Work request
Gather every line below that contains the string "values", treating uppercase and lowercase letters as different.

Data records:
☆ ☆ ☆ ☆

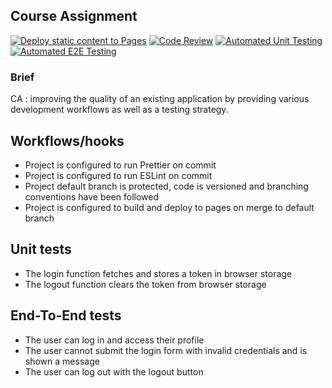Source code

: ## Course Assignment

[![Deploy static content to Pages](https://github.com/Ingvildb1/social-media-client-ca/actions/workflows/pages.yml/badge.svg)](https://github.com/Ingvildb1/social-media-client-ca/actions/workflows/pages.yml) [![Code Review](https://github.com/Ingvildb1/social-media-client-ca/actions/workflows/gpt.yml/badge.svg)](https://github.com/Ingvildb1/social-media-client-ca/actions/workflows/gpt.yml) [![Automated Unit Testing](https://github.com/Ingvildb1/social-media-client-ca/actions/workflows/unit-test.yml/badge.svg)](https://github.com/Ingvildb1/social-media-client-ca/actions/workflows/unit-test.yml) [![Automated E2E Testing](https://github.com/Ingvildb1/social-media-client-ca/actions/workflows/e2e-test.yml/badge.svg)](https://github.com/Ingvildb1/social-media-client-ca/actions/workflows/e2e-test.yml)

### Brief
CA : improving the quality of an existing application by providing various development workflows as well as a testing strategy.


## Workflows/hooks

- Project is configured to run Prettier on commit
- Project is configured to run ESLint on commit
- Project default branch is protected, code is versioned and branching conventions have been followed
- Project is configured to build and deploy to pages on merge to default branch

## Unit tests

- The login function fetches and stores a token in browser storage
- The logout function clears the token from browser storage

## End-To-End tests

- The user can log in and access their profile
- The user cannot submit the login form with invalid credentials and is shown a message
- The user can log out with the logout button
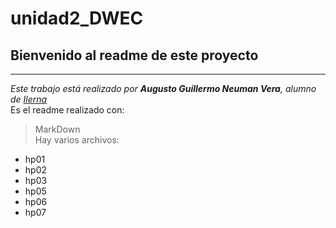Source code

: # unidad2_DWEC
## Bienvenido al readme de este proyecto
___
*Este trabajo está realizado por **Augusto Guillermo Neuman Vera**, alumno de [Ilerna](https://www.ilerna.es/)*
<br>Es el readme realizado con:<br>
 >MarkDown
<br>Hay varios archivos: <br>
- hp01
- hp02
- hp03
- hp05
- hp06
- hp07
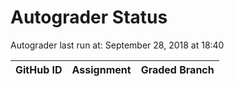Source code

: # Autograder Status
Autograder last run at: September 28, 2018 at 18:40

| GitHub ID | Assignment | Graded Branch |
|-----------|------------|---------------|
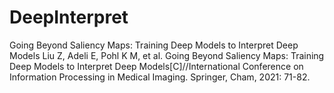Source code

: # DeepInterpret
Going Beyond Saliency Maps: Training Deep Models to Interpret Deep Models
Liu Z, Adeli E, Pohl K M, et al. Going Beyond Saliency Maps: Training Deep Models to Interpret Deep Models[C]//International Conference on Information Processing in Medical Imaging. Springer, Cham, 2021: 71-82.

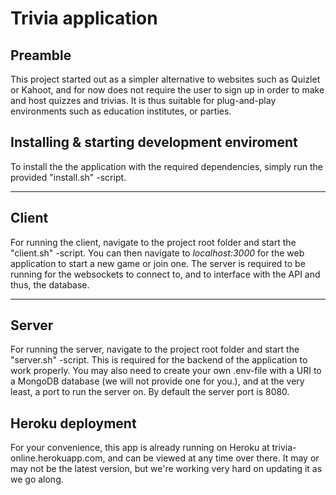# Trivia application

## Preamble

This project started out as a simpler alternative to websites such as Quizlet or Kahoot, and for now does not require the user to sign up in order to make and host quizzes and trivias. It is thus suitable for plug-and-play environments such as education institutes, or parties.

## Installing & starting development enviroment

To install the the application with the required dependencies, simply run the provided "install.sh" -script.

- - -

## Client

For running the client, navigate to the project root folder and start the "client.sh" -script. You can then navigate to *localhost:3000* for the web application to start a new game or join one. The server is required to be running for the websockets to connect to, and to interface with the API and thus, the database.

- - -

## Server

For running the server, navigate to the project root folder and start the "server.sh" -script. This is required for the backend of the application to work properly. You may also need to create your own .env-file with a URI to a MongoDB database (we will not provide one for you.), and at the very least, a port to run the server on. By default the server port is 8080.

## Heroku deployment

For your convenience, this app is already running on Heroku at trivia-online.herokuapp.com, and can be viewed at any time over there. It may or may not be the latest version, but we're working very hard on updating it as we go along.
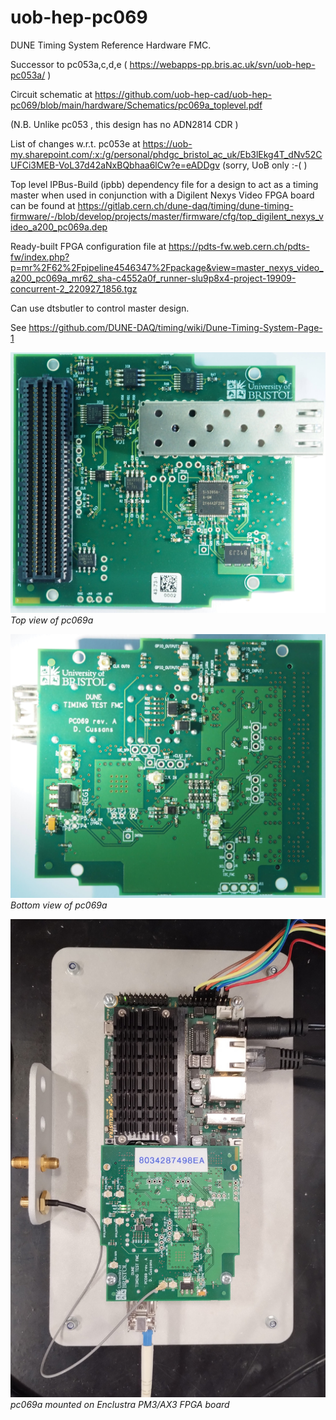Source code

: # uob-hep-pc069
DUNE Timing System Reference Hardware FMC. 

Successor to pc053a,c,d,e ( https://webapps-pp.bris.ac.uk/svn/uob-hep-pc053a/ )

Circuit schematic at https://github.com/uob-hep-cad/uob-hep-pc069/blob/main/hardware/Schematics/pc069a_toplevel.pdf

(N.B. Unlike pc053 , this design has no ADN2814 CDR )

List of changes w.r.t. pc053e at https://uob-my.sharepoint.com/:x:/g/personal/phdgc_bristol_ac_uk/Eb3lEkg4T_dNv52CUFCi3MEB-VoL37d42aNxBQbhaa6lCw?e=eADDgv (sorry, UoB only :-( )

Top level IPBus-Build (ipbb) dependency file for a design to act as a timing master when used in conjunction with a Digilent Nexys Video FPGA board can be found at https://gitlab.cern.ch/dune-daq/timing/dune-timing-firmware/-/blob/develop/projects/master/firmware/cfg/top_digilent_nexys_video_a200_pc069a.dep

Ready-built FPGA configuration file at https://pdts-fw.web.cern.ch/pdts-fw/index.php?p=mr%2F62%2Fpipeline4546347%2Fpackage&view=master_nexys_video_a200_pc069a_mr62_sha-c4552a0f_runner-slu9p8x4-project-19909-concurrent-2_220927_1856.tgz

Can use dtsbutler to control master design. 

See https://github.com/DUNE-DAQ/timing/wiki/Dune-Timing-System-Page-1 


![PC010069(1).JPG](images/PC010069(1).JPG)
*Top view of pc069a*

![PC010070(1).JPG](images/PC010070(1).JPG)
*Bottom view of pc069a*

![pc069a_on_pm3_IMG_20240729_135957526.jpg](images/pc069a_on_pm3_IMG_20240729_135957526.jpg)
*pc069a mounted on Enclustra PM3/AX3 FPGA board*

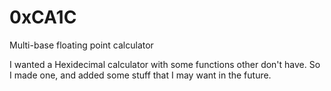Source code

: # 0xCA1C
Multi-base floating point calculator

I wanted a Hexidecimal calculator with some functions other don't have. So I made one, and added some stuff that I may want in the future.
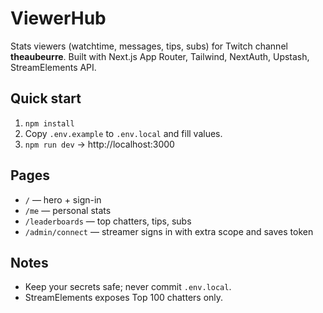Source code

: # ViewerHub

Stats viewers (watchtime, messages, tips, subs) for Twitch channel **theaubeurre**.
Built with Next.js App Router, Tailwind, NextAuth, Upstash, StreamElements API.

## Quick start
1. `npm install`
2. Copy `.env.example` to `.env.local` and fill values.
3. `npm run dev` → http://localhost:3000

## Pages
- `/` — hero + sign-in
- `/me` — personal stats
- `/leaderboards` — top chatters, tips, subs
- `/admin/connect` — streamer signs in with extra scope and saves token

## Notes
- Keep your secrets safe; never commit `.env.local`.
- StreamElements exposes Top 100 chatters only.
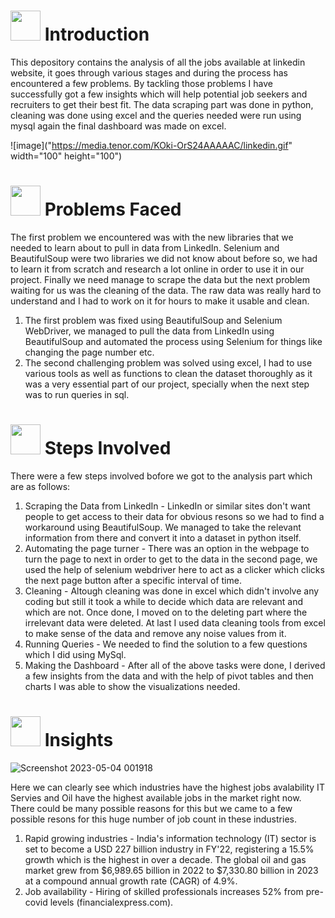 # 
# <img src="https://media.tenor.com/2ZexrTx-QSQAAAAC/linkedin.gif" width="48" height="48"> **Introduction**

This depository contains the analysis of all the jobs available at linkedin website, it goes through various stages and during the process has encountered a few problems. By tackling those problems I have successfully got a few insights which will help potential job seekers and recruiters to get their best fit. The data scraping part was done in python, cleaning was done using excel and the queries needed were run using mysql again the final dashboard was made on excel.



![image]("https://media.tenor.com/KOki-OrS24AAAAAC/linkedin.gif" width="100" height="100")



# <img src="https://media.tenor.com/ts5y4CC3OlYAAAAC/life-is-so-hard-long-day.gif" width="48" height="48"> **Problems Faced**

The first problem we encountered was with the new libraries that we needed to learn about to pull in data from LinkedIn. Selenium and BeautifulSoup were two    libraries we did not know about before so, we had to learn it from scratch and research a lot online in order to use it in our project. Finally we need manage to scrape the data but the next problem waiting for us was the cleaning of the data. The raw data was really hard to understand and I had to work on it for hours to make it usable and clean.
  1. The first problem was fixed using BeautifulSoup and Selenium WebDriver, we managed to pull the data from LinkedIn using BeautifulSoup and automated the process using Selenium for things like changing the page number etc.
  2. The second challenging problem was solved using excel, I had to use various tools as well as functions to clean the dataset thoroughly as it was a very essential part of our project, specially when the next step was to run queries in sql.
  

  
# <img src="https://media.tenor.com/S_MxiWkUAHMAAAAi/steps-baby-steps.gif" width="48" height="48"> **Steps Involved**

There were a few steps involved bofore we got to the analysis part which are as follows:
  1. Scraping the Data from LinkedIn - LinkedIn or similar sites don't want people to get access to their data for obvious resons so we had to find a workaround using BeautifulSoup. We managed to take the relevant information from there and convert it into a dataset in python itself.
  2. Automating the page turner - There was an option in the webpage to turn the page to next in order to get to the data in the second page, we used the help of selenium webdriver here to act as a clicker which clicks the next page button after a specific interval of time.
  3. Cleaning - Altough cleaning was done in excel which didn't involve any coding but still it took a while to decide which data are relevant and which are not. Once done, I moved on to the deleting part where the irrelevant data were deleted. At last I used data cleaning tools from excel to make sense of the data and remove any noise values from it.
  4. Running Queries - We needed to find the solution to a few questions which I did using MySql.
  5. Making the Dashboard - After all of the above tasks were done, I derived a few insights from the data and with the help of pivot tables and then charts I was able to show the visualizations needed.


# <img src="https://media.tenor.com/F7Y9A0SWAUcAAAAi/goal-circle.gif" width="48" height="48"> **Insights**

![Screenshot 2023-05-04 001918](https://user-images.githubusercontent.com/110715196/236014757-99a9d96a-baea-4519-932c-b38db1bad806.png)

Here we can clearly see which industries have the highest jobs avalability
IT Servies and Oil have the highest available jobs in the market right now. There could be many possible reasons for this but we came to a few possible resons for this huge number of job count in these industries.
  1. Rapid growing industries - India's information technology (IT) sector is set to become a USD 227 billion industry in FY'22, registering a 15.5% growth which is the highest in over a decade. The global oil and gas market grew from $6,989.65 billion in 2022 to $7,330.80 billion in 2023 at a compound annual growth rate (CAGR) of 4.9%.
  2. Job availability - Hiring of skilled professionals increases 52% from pre-covid levels (financialexpress.com).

☆ ☆ ☆ ☆

Solution to the problem
2. Copy `.env.example` to `.env.local` and fill values.
  3. Cleaning - Altough cleaning was done in excel which didn't involve any coding but still it took a while to decide which data are relevant and which are not. Once done, I moved on to the deleting part where the irrelevant data were deleted. At last I used data cleaning tools from excel to make sense of the data and remove any noise values from it.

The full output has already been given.